Texte:

------------------------------------------------------------

Six informations au plein cœur de l’été, en l’espace de quelques jours, permettent de dresser un état de coma dépassé d’une politique de l’eau qui agonise. La « grande consultation nationale » motivée par la révision des SDAGE, censée permettre d’atteindre un « bon état des eaux » à l’horizon 2015 est un nouveau four. L’Assemblée permanente des chambres d’agriculture vient d’annoncer au Premier ministre qu’elle s’opposera de toutes ses forces aux mesures adoptées dans le cadre du « Grenelle de l’environnement », réputées permettre « l’atteinte du bon état » en 2015. En toute logique l’Agence de l’eau Seine-Normandie vient d’annoncer qu’elle demandera le report en 2027 ( !) de la fameuse échéance de 2015... L’Institut de radioprotection et de sûreté nucléaire confesse qu’aucune surveillance des rejets radioactifs n’est effectuée dans les nappes phréatiques... Le roi est nu.
La « grande » consultation nationale sur l’eau pilotée par les 6 agences, et qui a débuté le 15 avril 2008, va se poursuivre jusqu’au 15 octobre prochain. Elle concerne les plans de gestion de l’eau appelés Schémas directeurs d’aménagement et de gestion des eaux (Sdage), et les programmes de mesures à mettre en œuvre dans chaque bassin.

------------------------------------------------------------

Extrait de données:
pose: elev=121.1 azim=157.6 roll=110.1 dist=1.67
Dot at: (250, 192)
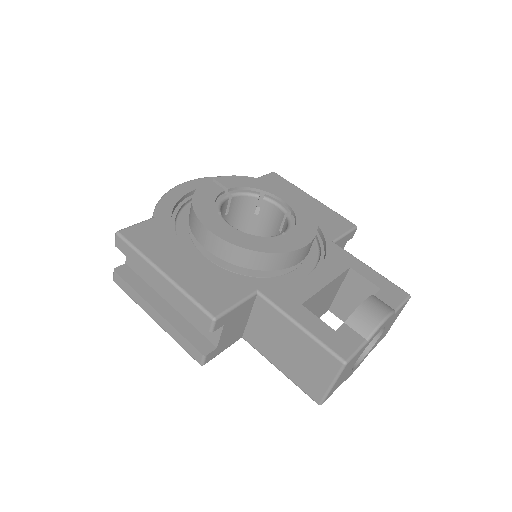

------------------------------------------------------------

Travail demandé: Reformulez plus brièvement, sans omettre ses informations essentielles, le paragraphe du texte sur la politique de l’eau qui débute par « La “grande” consultation nationale sur l’eau ». La liste ci-dessus n’intervient aucunement dans ce travail.

Résultat final: Lancée le 15 avril 2008 par les six agences, la consultation nationale sur l’eau se prolonge jusqu’au 15 octobre prochain. Elle porte sur les Sdage, plans de gestion de l’eau, et sur les programmes de mesures prévus dans chaque bassin.